Today, the Herk came back to pick up a few members of Camp Summit and drop off new folks. Among the members that left were Koni, Don and Jim, all my buddies. I didn't know how much their leaving would make me sad. They left at about 6:00 pm and I was really holding it together until I walked out to say goodbye and saw Jim trudging toward the plane. I just lost it. It wasn't that I wanted to leave, it was just that Don and Jim made me laugh because they were like an old married couple arguing about silly things. I would just laugh every time I was with them. Then, of course, Koni left too. He is the reason why I'm in Greenland in the first place. He allowed me to integrate well into his team. Now it will be just Nick and I. Nick didn't wait too long to rearrange our weather port to his liking. Koni had no t even boarded the plane when Nick retrieved a table that Don and Jim were using and brought it to our humble abode. Just like in the Wizard of Oz, people drop in and out with very little notice. The next time the Herk arrives, all, we scientists, will be leaving this winter, white wonderland.

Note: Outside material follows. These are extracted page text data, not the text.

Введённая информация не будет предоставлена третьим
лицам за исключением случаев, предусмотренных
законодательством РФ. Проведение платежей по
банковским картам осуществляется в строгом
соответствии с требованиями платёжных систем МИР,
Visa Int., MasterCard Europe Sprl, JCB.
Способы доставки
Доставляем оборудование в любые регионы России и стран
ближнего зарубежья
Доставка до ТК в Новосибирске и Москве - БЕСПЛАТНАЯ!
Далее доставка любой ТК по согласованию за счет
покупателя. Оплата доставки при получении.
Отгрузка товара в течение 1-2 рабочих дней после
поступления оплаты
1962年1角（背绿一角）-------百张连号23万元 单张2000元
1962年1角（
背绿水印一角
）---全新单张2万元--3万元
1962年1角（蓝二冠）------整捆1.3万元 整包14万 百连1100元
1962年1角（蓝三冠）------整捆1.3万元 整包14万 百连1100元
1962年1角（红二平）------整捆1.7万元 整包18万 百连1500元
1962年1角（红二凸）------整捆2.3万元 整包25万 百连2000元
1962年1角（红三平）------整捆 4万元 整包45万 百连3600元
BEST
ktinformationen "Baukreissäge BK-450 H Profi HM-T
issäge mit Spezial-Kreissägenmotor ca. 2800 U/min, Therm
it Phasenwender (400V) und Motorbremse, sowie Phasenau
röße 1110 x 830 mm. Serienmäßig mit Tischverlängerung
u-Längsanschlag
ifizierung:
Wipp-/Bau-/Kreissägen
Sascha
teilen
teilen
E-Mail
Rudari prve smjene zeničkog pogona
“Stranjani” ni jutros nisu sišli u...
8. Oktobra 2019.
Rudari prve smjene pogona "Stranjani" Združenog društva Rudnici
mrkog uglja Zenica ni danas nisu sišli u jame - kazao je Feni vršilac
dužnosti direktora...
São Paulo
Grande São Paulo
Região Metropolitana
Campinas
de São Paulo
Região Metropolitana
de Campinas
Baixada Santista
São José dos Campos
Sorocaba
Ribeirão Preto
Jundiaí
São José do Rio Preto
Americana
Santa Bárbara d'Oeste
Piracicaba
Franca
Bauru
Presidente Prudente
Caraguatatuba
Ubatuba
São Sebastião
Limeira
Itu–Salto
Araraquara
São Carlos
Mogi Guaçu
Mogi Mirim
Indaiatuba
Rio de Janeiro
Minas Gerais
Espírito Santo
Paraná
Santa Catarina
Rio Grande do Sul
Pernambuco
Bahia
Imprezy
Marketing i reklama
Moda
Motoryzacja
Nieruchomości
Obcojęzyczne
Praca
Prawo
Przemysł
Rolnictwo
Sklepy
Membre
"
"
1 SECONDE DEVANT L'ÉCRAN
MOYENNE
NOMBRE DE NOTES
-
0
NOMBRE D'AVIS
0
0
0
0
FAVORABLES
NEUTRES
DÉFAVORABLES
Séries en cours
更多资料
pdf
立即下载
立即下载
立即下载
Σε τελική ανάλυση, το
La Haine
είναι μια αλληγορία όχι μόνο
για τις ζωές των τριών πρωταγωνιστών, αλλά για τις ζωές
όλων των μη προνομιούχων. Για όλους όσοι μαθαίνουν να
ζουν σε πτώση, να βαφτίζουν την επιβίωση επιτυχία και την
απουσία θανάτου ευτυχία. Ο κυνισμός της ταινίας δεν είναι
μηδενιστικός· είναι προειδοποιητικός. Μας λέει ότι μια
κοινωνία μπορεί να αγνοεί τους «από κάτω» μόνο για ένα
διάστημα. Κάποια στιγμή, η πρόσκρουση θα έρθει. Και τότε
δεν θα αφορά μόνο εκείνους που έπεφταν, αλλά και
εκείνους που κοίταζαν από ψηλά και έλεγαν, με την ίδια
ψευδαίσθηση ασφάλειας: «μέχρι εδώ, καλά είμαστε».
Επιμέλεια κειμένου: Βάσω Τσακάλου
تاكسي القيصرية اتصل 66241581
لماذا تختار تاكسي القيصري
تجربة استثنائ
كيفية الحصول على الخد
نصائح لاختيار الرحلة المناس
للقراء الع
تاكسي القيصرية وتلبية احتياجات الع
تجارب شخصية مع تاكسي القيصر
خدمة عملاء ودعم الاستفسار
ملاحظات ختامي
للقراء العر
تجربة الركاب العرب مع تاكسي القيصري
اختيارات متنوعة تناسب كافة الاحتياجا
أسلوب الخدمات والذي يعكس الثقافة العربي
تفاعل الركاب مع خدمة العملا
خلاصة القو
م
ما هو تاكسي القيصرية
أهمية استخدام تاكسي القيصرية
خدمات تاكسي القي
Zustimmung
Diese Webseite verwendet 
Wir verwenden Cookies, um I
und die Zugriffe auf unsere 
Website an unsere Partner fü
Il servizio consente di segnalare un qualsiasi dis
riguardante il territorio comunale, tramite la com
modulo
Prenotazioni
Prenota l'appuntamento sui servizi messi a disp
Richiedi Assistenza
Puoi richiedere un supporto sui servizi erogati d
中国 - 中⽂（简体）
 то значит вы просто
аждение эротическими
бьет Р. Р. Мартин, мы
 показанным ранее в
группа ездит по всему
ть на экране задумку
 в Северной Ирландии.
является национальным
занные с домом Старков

Along with the new arrivals came more Swiss fellows. There is now a total of 5 researchers. Their purpose for this trip is to construct a 50 meter (over 150 foot) tower that will survey the atmosphere in 8 different heights. They are good friends of Koni. I will be working with them when I can. They speak a multitude of languages so I will be able to communicate with them.

So, what am I to do now? Good question because I was asking it too. My job will be to continue my weather observation and correlate these finding with the radiation data that Koni is collecting. I have my rime experiment too. I will assist Nick in his data analysis. Also , I will have the opportunity to work with other scientists on a more regular basis. Today, I worked with Ted Shultz (from Mary Albert's group-CRREL) and Aaron Swanson (University of California-Irvine) conducting a diffusivity study. After we get results from this study, Aaron will use the site for a study he is conducting looking at organic compound diffusion through the snow.

I wrote about diffusivity a few days ago. Basically, we inject a gas , SF56, into the snow and watch how long it takes for the gas to move through the snow. There are two probes that take measurements approximately 14 cm and 24 cm away from the probe that injects the gas. After extracting the gas from the snow, we can test the amount of SF6 present in the snow. This will tell us how fast the gas travels through the snow. Although SF6 is not usually present in the atmosphere, it is a tracer gas used to determine the movement through the snow. Other organic compounds such as toxic hydrocarbons, Nox, and ozone, may follow a similar flow rate through the snow. This is one study t hat is very important to the scientists here. We conducted two 3 hour experiments throughout the day. It was the analysis that took a long time. But after a long day of research, it is always nice to finish the day in the sauna. You can now guess where I spend some of my time.